Over the weekend, the Graham-Cassidy-Heller-Johnson proposal was revised. The new version appears to make adjustments to the funding provisions designed to benefit certain states. It also allows more state flexibility to waive requirements in the law such the essential health benefits, prohibiting discrimination based on disability, age, and other factors, covering preventive services without cost-sharing, charging people with pre-existing conditions higher premiums, and other provisions. It is unlikely that the bill will be scored by the Congressional Budget Office in time for a vote this week. The new version does not appear to alter the Medicaid per capita cap provisions which cuts and caps the traditional Medicaid program. The Arc continues to oppose this proposal and is deeply concerned about the impact it will have on people with disabilities who rely on the Medicaid program for access to health care and long term supports and services.
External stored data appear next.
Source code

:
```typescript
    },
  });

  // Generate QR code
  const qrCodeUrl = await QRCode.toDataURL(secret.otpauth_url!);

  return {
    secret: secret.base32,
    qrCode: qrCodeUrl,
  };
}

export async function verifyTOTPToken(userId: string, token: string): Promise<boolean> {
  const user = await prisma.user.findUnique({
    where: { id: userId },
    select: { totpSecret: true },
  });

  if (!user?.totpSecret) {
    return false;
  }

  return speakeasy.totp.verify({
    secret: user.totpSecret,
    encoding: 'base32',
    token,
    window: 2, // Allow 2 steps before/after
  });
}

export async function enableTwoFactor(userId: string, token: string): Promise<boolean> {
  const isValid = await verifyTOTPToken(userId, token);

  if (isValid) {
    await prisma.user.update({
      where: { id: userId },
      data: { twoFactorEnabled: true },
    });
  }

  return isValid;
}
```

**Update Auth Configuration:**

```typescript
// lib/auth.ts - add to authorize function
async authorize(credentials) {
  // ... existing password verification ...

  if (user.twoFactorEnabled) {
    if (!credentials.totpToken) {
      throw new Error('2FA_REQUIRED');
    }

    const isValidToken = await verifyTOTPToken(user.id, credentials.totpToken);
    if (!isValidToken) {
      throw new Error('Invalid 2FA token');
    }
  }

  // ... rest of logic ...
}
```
Today, September 25, at 2:00 PM EDT, the Senate Finance Committee is holding a hearing to consider the Graham-Cassidy-Heller-Johnson Proposal. Witnesses will include: Senator Lindsey Graham (R-SC); Senator Bill Cassidy (R-LA); former Senator Rick Santorum (R-PA); Dennis G. Smith, Senior Advisory for Medicaid and Health Care Reform, Arkansas Department of Human Services; Teresa Miller, Acting Secretary, Department of Human Services, Commonwealth of Pennsylvania; Cindy Mann, Former Deputy Administrator and Director of the Center for Medicaid and CHIP Services, Centers for Medicare & Medicaid Services, United States Department of Health and Human Services; and Dick Woodruff, Senior Vice President, Federal Advocacy, American Cancer Society Cancer Action Network. The is the first hearing on the legislation. Visit the Committee web site for more information or to access the hearing live today. Read The Arc’s written testimony here.
While the Congressional Budget Office announced it will not have time to analyze the health care coverage impact of the bill before the September 30 deadline, it is expected to release a report this week on the fiscal implications of the bill. Avalere released an analysis showing that there will be a total reduction of $215 billion between 2020 and 2026 compared to current law with all but 16 states seeing funding reduced. Kaiser Family Foundation estimates there will be a reduction of $160 billion compared to current law with all but 15 states losing funding. Overtime the overall cuts to the Medicaid program would total over $4 trillion through 2036. Cuts to the traditional Medicaid program would be more than $1 trillion over two decades.
The Senate has until September 30 to pass the Graham-Cassidy-Heller-Johnson bill with a simple majority vote. After that date, the legislation will require 60 votes to pass, unless Congress passes a budget resolution for fiscal year 2018 that contains reconciliation instructions intended to address health care. Last week, Majority Leader McConnell (R-KY) said that he intended to have a Senate vote this week. The vote is expected to be very close. If successful, expectations are that the bill would go immediately to the House floor for passage and then to the President for signature. This would be a devastating blow to people with disabilities and their families who have worked so hard this year to prevent block grants and per capita caps from destroying the Medicaid program – a program which provides basic health care and long term supports which make it possible for millions of people to live as independently as possible in their communities. The Washington Post printed a letter to the editor from The Arc’s Marty Ford expressing these concerns.